Saturday, July 23, 2016

Sort Additional Info

My notes on sorting algorithm comparison:

Space complexity :
Quicksort - O(n) total, O(n) aux
Mergesort - O(n) total, O(n) aux
Insertion sort - O(n)
Bubble sort - O(1)
Heap sort - O(1) aux
Selection sort - O(n) total, O(1) aux

Stable :

Quicksort - typical in-place sort is not stable; stable versions exist
Mergesort - Yes
Insertion sort - Yes
Bubble sort - Yes
Heap sort - No
Selection sort - No


In-Place:
Quicksort - in place version exists
Mergesort - No
Insertion sort - Yes
Bubble sort - Yes
Heap sort - Yes
Selection sort - Yes



Insertion sort:
    Best case - sorted input O(N)
    Worst case - reverse sorted input O(N2)
    Avg case - O(N2)

The average case is also quadratic, which makes insertion sort impractical for sorting large arrays. 

However, insertion sort is one of the fastest algorithms for sorting very small arrays, even faster than quicksort; indeed, good quicksort implementations use insertion sort for arrays smaller than a certain threshold, also when arising as subproblems; the exact threshold must be determined experimentally and depends on the machine, but is commonly around ten.


Merge sort:

    Best/Avg/Worst - O(nlogN)

Although heapsort has the same time bounds as merge sort, it requires only Θ(1) auxiliary space instead of merge sort's Θ(n). 

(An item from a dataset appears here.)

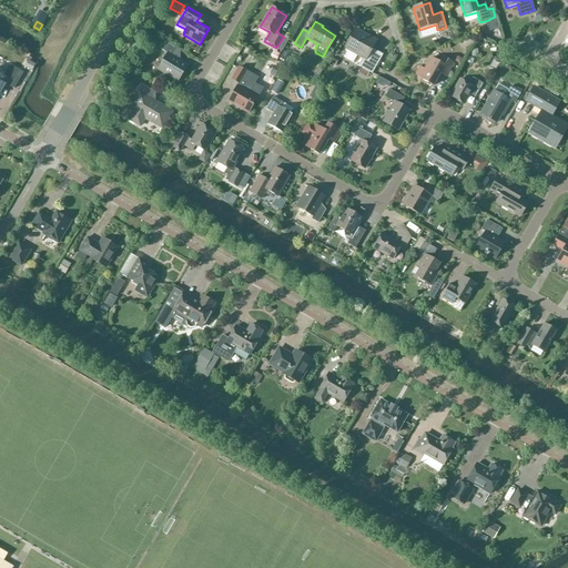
[(345,49),(341,57),(352,63),(356,56),(363,59),(358,67),(372,74),(383,56),(372,49),(376,41),(356,30),(345,49)]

On typical modern architectures, efficient quicksort implementations generally outperform mergesort for sorting RAM-based arrays.

On the other hand, merge sort is a stable sort and is more efficient at handling slow-to-access sequential media. Merge sort is often the best choice for sorting a linked list: in this situation it is relatively easy to implement a merge sort in such a way that it requires only Θ(1) extra space, and the slow random-access performance of a linked list makes some other algorithms (such as quicksort) perform poorly, and others (such as heapsort) completely impossible.

As of Perl 5.8, merge sort is its default sorting algorithm (it was quicksort in previous versions of Perl). In Java, the Arrays.sort() methods use merge sort or a tuned quicksort depending on the datatypes and for implementation efficiency switch to insertion sort when fewer than seven array elements are being sorted. Python uses Timsort, another tuned hybrid of merge sort and insertion sort, that has become the standard sort algorithm in Java SE 7, on the Android platform, and in GNU Octave.

Quick sort:

1. Quicksort also competes with mergesort, another recursive sort algorithm but with the benefit of worst-case O(n^2)  and best/average O(n log n) running time. 

    2. Mergesort is a stable sort, unlike standard in-place quicksort and heapsort, and can be easily adapted to operate on linked lists and very large lists stored on slow-to-access media such as disk storage or network attached storage


Heap sort :

Heapsort primarily competes with quicksort, another very efficient general purpose nearly-in-place comparison-based sort algorithm.

Quicksort is typically somewhat faster due to some factors, but the worst-case running time for quicksort is O(n2), which is unacceptable for large data sets and can be deliberately triggered given enough knowledge of the implementation, creating a security risk. See quicksort for a detailed discussion of this problem and possible solutions.

Thus, because of the O(n log n) upper bound on heapsort's running time and constant upper bound on its auxiliary storage, embedded systems with real-time constraints or systems concerned with security often use heapsort.[citation needed]

Heapsort also competes with merge sort, which has the same time bounds. Merge sort requires Ω(n) auxiliary space, but heapsort requires only a constant amount. Heapsort typically runs faster in practice on machines with small or slow data caches, and does not require as much external memory. On the other hand, merge sort has several advantages over heapsort:

Merge sort on arrays has considerably better data cache performance, often outperforming heapsort on modern desktop computers because merge sort frequently accesses contiguous memory locations (good locality of reference); heapsort references are spread throughout the heap.
Heapsort is not a stable sort; merge sort is stable.
Merge sort parallelizes well and can achieve close to linear speedup with a trivial implementation; heapsort is not an obvious candidate for a parallel algorithm.
Merge sort can be adapted to operate on singly linked lists with O(1) extra space. Heapsort can be adapted to operate on doubly linked lists with only O(1) extra space overhead.[citation needed]
Merge sort is used in external sorting; heapsort is not. Locality of reference is the issue.
Introsort is an alternative to heapsort that combines quicksort and heapsort to retain advantages of both: worst case speed of heapsort and average speed of quicksort.